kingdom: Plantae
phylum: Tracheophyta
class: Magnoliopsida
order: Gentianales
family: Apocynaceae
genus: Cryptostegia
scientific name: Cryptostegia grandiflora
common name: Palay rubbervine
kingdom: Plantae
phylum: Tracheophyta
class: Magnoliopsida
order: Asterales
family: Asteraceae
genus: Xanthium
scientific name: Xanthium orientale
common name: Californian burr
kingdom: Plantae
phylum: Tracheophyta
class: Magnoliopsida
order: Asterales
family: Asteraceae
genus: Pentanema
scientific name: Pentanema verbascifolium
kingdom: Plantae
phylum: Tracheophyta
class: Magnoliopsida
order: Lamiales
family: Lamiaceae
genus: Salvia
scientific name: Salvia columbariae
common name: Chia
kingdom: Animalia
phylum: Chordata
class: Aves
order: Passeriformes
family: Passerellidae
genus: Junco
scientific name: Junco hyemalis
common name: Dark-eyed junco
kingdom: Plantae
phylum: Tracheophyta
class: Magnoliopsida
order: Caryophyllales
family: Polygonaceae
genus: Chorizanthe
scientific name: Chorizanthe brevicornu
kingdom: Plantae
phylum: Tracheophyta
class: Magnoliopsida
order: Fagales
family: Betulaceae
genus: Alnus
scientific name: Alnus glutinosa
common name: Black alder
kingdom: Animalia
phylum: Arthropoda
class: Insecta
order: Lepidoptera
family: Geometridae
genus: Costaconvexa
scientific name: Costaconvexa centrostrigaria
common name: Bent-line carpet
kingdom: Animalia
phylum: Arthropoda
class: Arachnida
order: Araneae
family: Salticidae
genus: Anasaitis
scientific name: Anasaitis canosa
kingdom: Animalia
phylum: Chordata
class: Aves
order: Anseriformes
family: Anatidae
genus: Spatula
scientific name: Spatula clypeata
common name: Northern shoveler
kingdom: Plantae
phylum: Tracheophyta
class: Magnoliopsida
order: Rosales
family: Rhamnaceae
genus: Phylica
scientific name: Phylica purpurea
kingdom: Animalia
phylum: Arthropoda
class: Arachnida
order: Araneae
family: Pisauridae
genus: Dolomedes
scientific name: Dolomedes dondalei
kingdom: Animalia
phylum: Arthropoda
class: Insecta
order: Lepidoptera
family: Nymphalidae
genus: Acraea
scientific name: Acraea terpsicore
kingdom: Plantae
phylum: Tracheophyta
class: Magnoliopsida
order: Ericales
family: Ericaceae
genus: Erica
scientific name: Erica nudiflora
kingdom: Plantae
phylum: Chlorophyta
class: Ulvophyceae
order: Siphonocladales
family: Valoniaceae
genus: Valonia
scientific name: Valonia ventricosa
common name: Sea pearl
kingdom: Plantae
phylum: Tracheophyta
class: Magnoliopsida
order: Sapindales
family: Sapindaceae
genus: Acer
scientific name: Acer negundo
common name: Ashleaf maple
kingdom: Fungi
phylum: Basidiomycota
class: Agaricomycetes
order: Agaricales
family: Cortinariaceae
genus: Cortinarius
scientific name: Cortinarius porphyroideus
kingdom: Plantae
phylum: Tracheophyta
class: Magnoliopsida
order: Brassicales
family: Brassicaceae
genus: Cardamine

◇ ◇ ◇ ◇ ◇ ◇ ◇

Problem – Give every line of the data above as a numbered list, leaving out any blank lines.

Worked answer –
1. kingdom: Plantae
2. phylum: Tracheophyta
3. class: Magnoliopsida
4. order: Gentianales
5. family: Apocynaceae
6. genus: Cryptostegia
7. scientific name: Cryptostegia grandiflora
8. common name: Palay rubbervine
9. kingdom: Plantae
10. phylum: Tracheophyta
11. class: Magnoliopsida
12. order: Asterales
13. family: Asteraceae
14. genus: Xanthium
15. scientific name: Xanthium orientale
16. common name: Californian burr
17. kingdom: Plantae
18. phylum: Tracheophyta
19. class: Magnoliopsida
20. order: Asterales
21. family: Asteraceae
22. genus: Pentanema
23. scientific name: Pentanema verbascifolium
24. kingdom: Plantae
25. phylum: Tracheophyta
26. class: Magnoliopsida
27. order: Lamiales
28. family: Lamiaceae
29. genus: Salvia
30. scientific name: Salvia columbariae
31. common name: Chia
32. kingdom: Animalia
33. phylum: Chordata
34. class: Aves
35. order: Passeriformes
36. family: Passerellidae
37. genus: Junco
38. scientific name: Junco hyemalis
39. common name: Dark-eyed junco
40. kingdom: Plantae
41. phylum: Tracheophyta
42. class: Magnoliopsida
43. order: Caryophyllales
44. family: Polygonaceae
45. genus: Chorizanthe
46. scientific name: Chorizanthe brevicornu
47. kingdom: Plantae
48. phylum: Tracheophyta
49. class: Magnoliopsida
50. order: Fagales
51. family: Betulaceae
52. genus: Alnus
53. scientific name: Alnus glutinosa
54. common name: Black alder
55. kingdom: Animalia
56. phylum: Arthropoda
57. class: Insecta
58. order: Lepidoptera
59. family: Geometridae
60. genus: Costaconvexa
61. scientific name: Costaconvexa centrostrigaria
62. common name: Bent-line carpet
63. kingdom: Animalia
64. phylum: Arthropoda
65. class: Arachnida
66. order: Araneae
67. family: Salticidae
68. genus: Anasaitis
69. scientific name: Anasaitis canosa
70. kingdom: Animalia
71. phylum: Chordata
72. class: Aves
73. order: Anseriformes
74. family: Anatidae
75. genus: Spatula
76. scientific name: Spatula clypeata
77. common name: Northern shoveler
78. kingdom: Plantae
79. phylum: Tracheophyta
80. class: Magnoliopsida
81. order: Rosales
82. family: Rhamnaceae
83. genus: Phylica
84. scientific name: Phylica purpurea
85. kingdom: Animalia
86. phylum: Arthropoda
87. class: Arachnida
88. order: Araneae
89. family: Pisauridae
90. genus: Dolomedes
91. scientific name: Dolomedes dondalei
92. kingdom: Animalia
93. phylum: Arthropoda
94. class: Insecta
95. order: Lepidoptera
96. family: Nymphalidae
97. genus: Acraea
98. scientific name: Acraea terpsicore
99. kingdom: Plantae
100. phylum: Tracheophyta
101. class: Magnoliopsida
102. order: Ericales
103. family: Ericaceae
104. genus: Erica
105. scientific name: Erica nudiflora
106. kingdom: Plantae
107. phylum: Chlorophyta
108. class: Ulvophyceae
109. order: Siphonocladales
110. family: Valoniaceae
111. genus: Valonia
112. scientific name: Valonia ventricosa
113. common name: Sea pearl
114. kingdom: Plantae
115. phylum: Tracheophyta
116. class: Magnoliopsida
117. order: Sapindales
118. family: Sapindaceae
119. genus: Acer
120. scientific name: Acer negundo
121. common name: Ashleaf maple
122. kingdom: Fungi
123. phylum: Basidiomycota
124. class: Agaricomycetes
125. order: Agaricales
126. family: Cortinariaceae
127. genus: Cortinarius
128. scientific name: Cortinarius porphyroideus
129. kingdom: Plantae
130. phylum: Tracheophyta
131. class: Magnoliopsida
132. order: Brassicales
133. family: Brassicaceae
134. genus: Cardamine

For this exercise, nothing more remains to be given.